«Il y a une dizaine de mois, un peu las de la vie élégante que je menais, fatigué des distractions, toujours les mêmes, que je trouvais sur mon chemin, je cherchais de nouveaux plaisirs, de nouvelles impressions. J'avais beau consacrer mes matinées à l'étude, vous accompagner toutes les fois que vous le désiriez, il me restait de longues heures de loisir. Et je trouvais insipide la vie du club ou les moments passés dans les salons à écouter toujours les mêmes inutilités, les mêmes discussions sur les élégances et les mêmes scandales mondains.
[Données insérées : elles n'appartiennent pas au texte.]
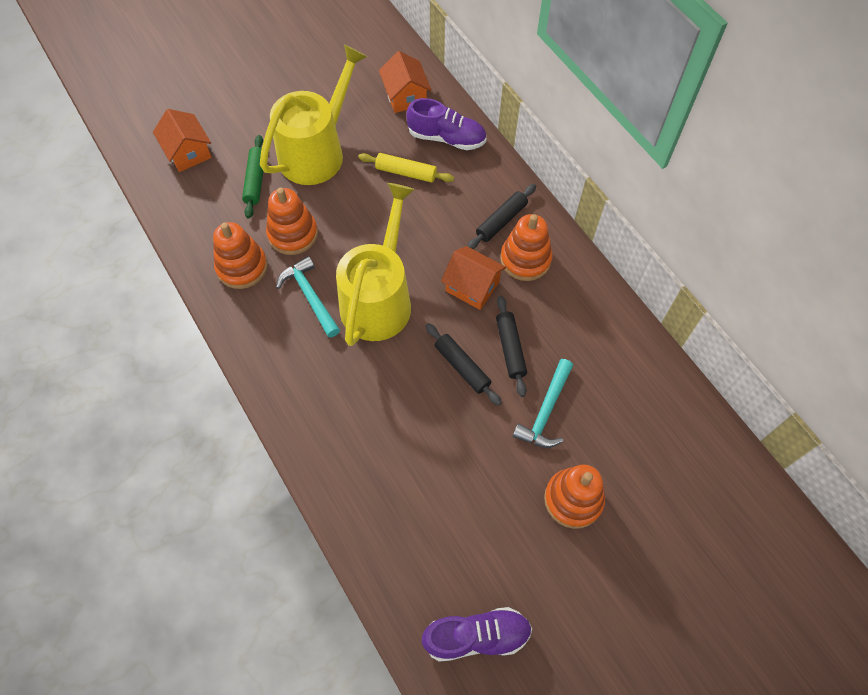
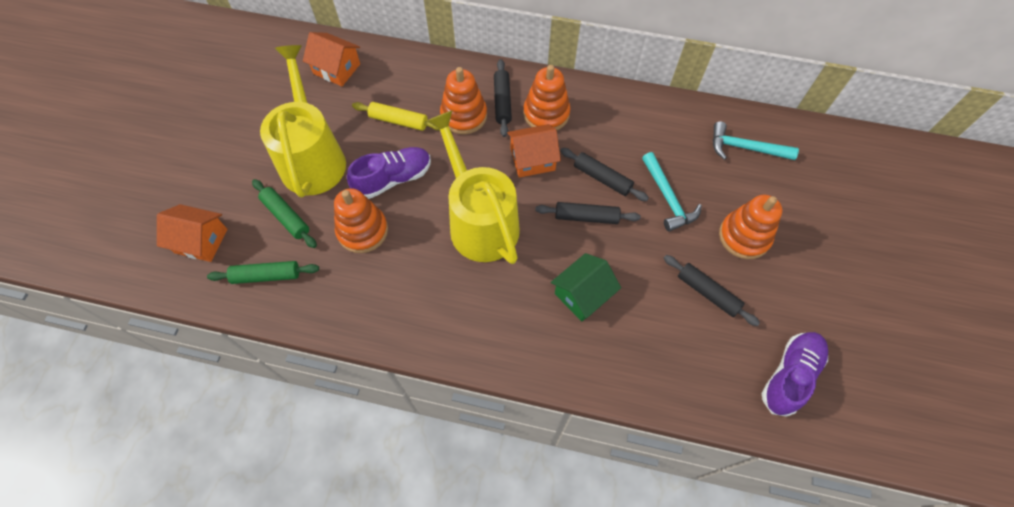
camera: 45 degrees left, 0 degrees up
(201, 211) = (266, 276): none -> green rolling pin
(242, 267) = (350, 287): orange stacking toy -> orange stacking toy (464, 116)
(310, 296) = (428, 263): turquoise hammer -> turquoise hammer (745, 148)
(391, 421) = (583, 294): none -> green house
(406, 172) = (398, 121): yellow rolling pin -> yellow rolling pin turned 45 degrees clockwise
(447, 138) = (401, 75): purple shoe -> purple shoe (393, 179)
(488, 512) = (707, 293): none -> black rolling pin

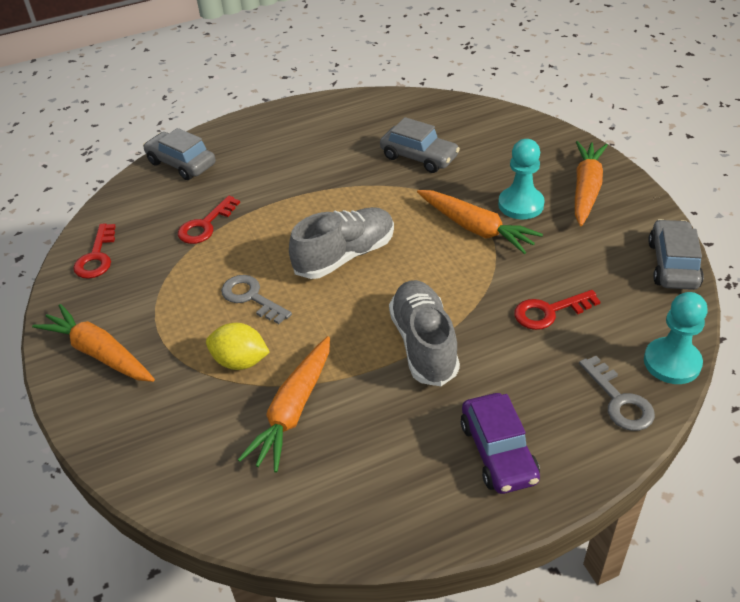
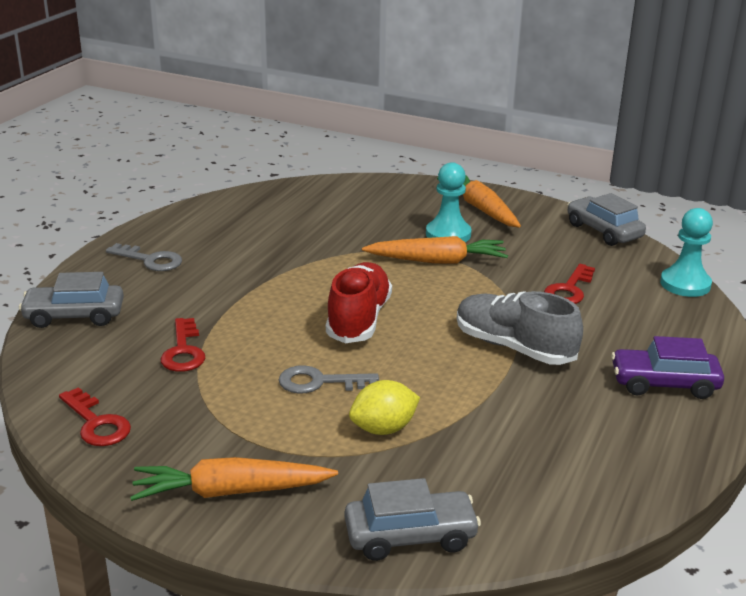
camera: 45 degrees left, 15 degrees down
(293, 411) = (483, 437): orange carrot -> none
(345, 256) = (358, 319): grey shoe -> red shoe
(419, 157) = (316, 232): grey car -> grey car (410, 536)
(498, 452) = (664, 384): purple car -> purple car turned 150 degrees clockwise
(619, 400) = (688, 318): grey key -> grey key (150, 260)

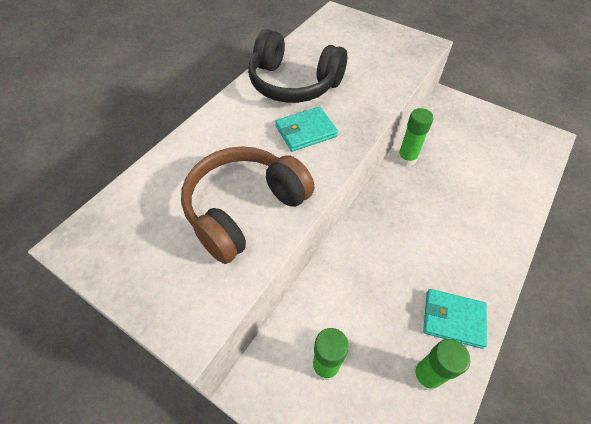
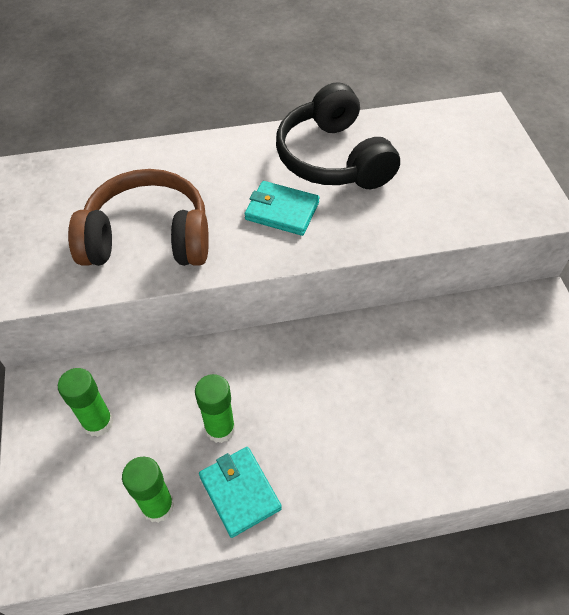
camera: 45 degrees right, 0 degrees up
(407, 158) = (399, 324): green glue stick -> green glue stick (220, 429)

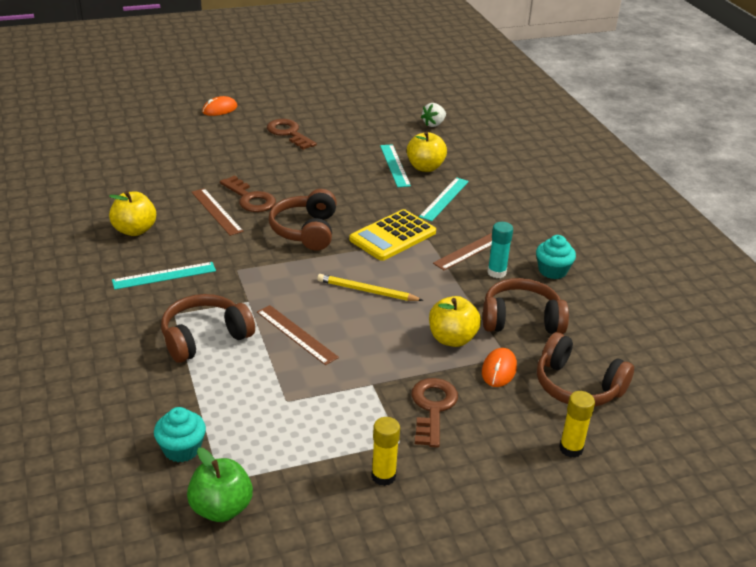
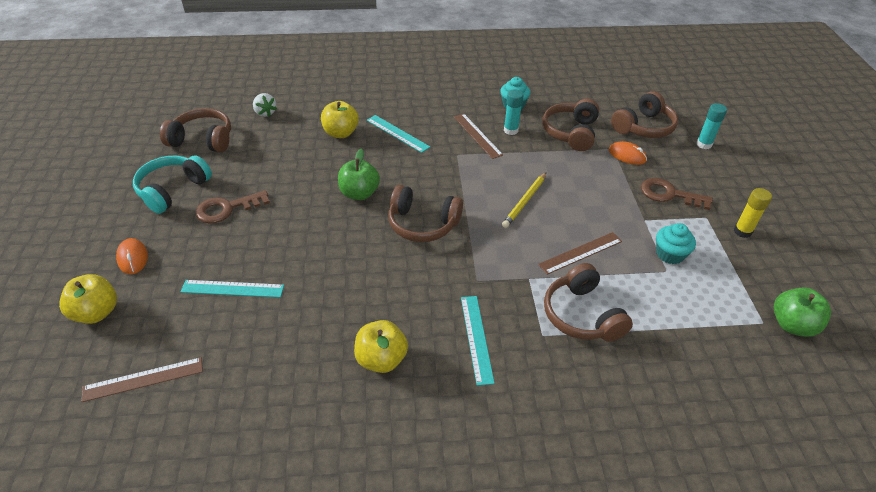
camera: 75 degrees left, 10 degrees up
(182, 449) = (731, 344): turquoise cupcake -> turquoise cupcake (669, 254)
(216, 211) = (366, 285): brown ruler -> brown ruler (143, 379)
(250, 198) = (350, 255): brown key -> none
(302, 107) = (172, 190): none -> turquoise headphones
(336, 191) = (359, 193): none -> green apple
(375, 104) = (203, 140): none -> brown headphones
(393, 236) = (447, 172): yellow calculator -> none
(394, 165) = (329, 149): turquoise ruler -> turquoise ruler (232, 289)
(452, 339) = (591, 169): yellow apple -> yellow apple (97, 312)
(571, 449) = (704, 144): yellow glue stick -> turquoise glue stick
«Une soirée, où l'ennui résultant de mon inactivité pesait plus lourdement sur moi, ce jeune fou de Vauchelles me proposa d'assister à une petite fête bourgeoise, à un de ces bals que donnent les arrondissements, sous prétexte de bienfaisance, et qui sont de gros événements pour chaque quartier de Paris. J'acceptai en riant. Et nous voilà, Vauchelles, quelques fous comme lui et moi, nous acheminant vers le Marais.
«Je m'attendais, ma mère, à trouver une société ridicule, lourde, empesée; et, tout de suite, je fus charmé par la vue d'une foule de jeunes filles qui, dans leurs costumes tout simples, avec leur visage frais animé par le plaisir, offraient vraiment un bien délicieux spectacle. Et puis, tout le monde s'amusait dans cette salle de fête; tout le monde s'amusait de bon cœur. Vous ne sauriez croire combien ces réunions sont plus gaies que les nôtres. Les jolis sourires, les francs regards valent bien des diamants.
«Vauchelles fit mille folies; avec ses camarades, il organisa des quadrilles, se donna pour un clerc de notaire et eut succès fou. Vers deux heures, affirmant que les mamans le couvaient d'un œil trop dangereux, il se retira pour aller souper avec sa bande. J'eus l'air de partir comme eux; mais je refusai de les accompagner. Et, dix minutes après, je revenais dans le bal. Je voulais revoir une jeune fille, dont le regard et le sourire m'avaient particulièrement attiré.
«Cette jeune fille ne dansait pas, et pour une raison fort simple, que j'ai à peine besoin de vous dire, car les passions et les intérêts sont aussi violents, dans le petit monde que dans le grand; c'est qu'elle était habillée avec une simplicité excessive. Placée dans un coin un peu sombre, se cachant presque, elle n'avait été remarquée par personne dans la foule des danseurs. Seul, Vauchelles l'avait aperçue; il m'avait dit:
«—Regarde là-bas, cette tête de madone.
«—Invite-la, avais-je répondu.
«—Elle a l'air trop fragile; j'aurais peur de la casser.
«Vauchelles est le seul de mes amis qui ait vu cette divine jeune fille. Et aujourd'hui, il ne doit même plus se souvenir de son visage. De temps en temps, elle causait avec une vieille dame, en qui je devinais sa grand'mère; mais ses yeux étaient sans cesse dirigés vers le bal, ce bal auquel elle ne prenait aucune part, et qui l'amusait pourtant.
«Je m'étais rapproché d'elle, et, me dissimulant dans l'embrasure d'une fenêtre, je l'observais avidement. Je m'amusais à deviner qui elle était. La grand'mère avait une robe ancienne en belle soie, et ce seul détail me disait qu'elles avaient été plus riches autrefois. La jeune fille avait une robe de mousseline blanche, modeste, bien modeste, mal coupée, faite à la hâte…—Je devinais tout!—Comment avec cela pouvait-elle avoir une taille charmante, fine, délicate? Pas d'autre ornement qu'un nœud sur l'épaule, pas une fleur dans les cheveux, de beaux cheveux châtains, épais, adorablement nuancés. Pour tous bijoux, de petites perles aux oreilles, de bien petites perles. Et, machinalement, je la comparais aux reines du bal, aux belles filles richement habillées, un peu trop couvertes de gros bijoux. Je voyais maintenant les défauts des autres, que je n'avais pas remarqués tout à l'heure, tellement mon inconnue me semblait parfaite.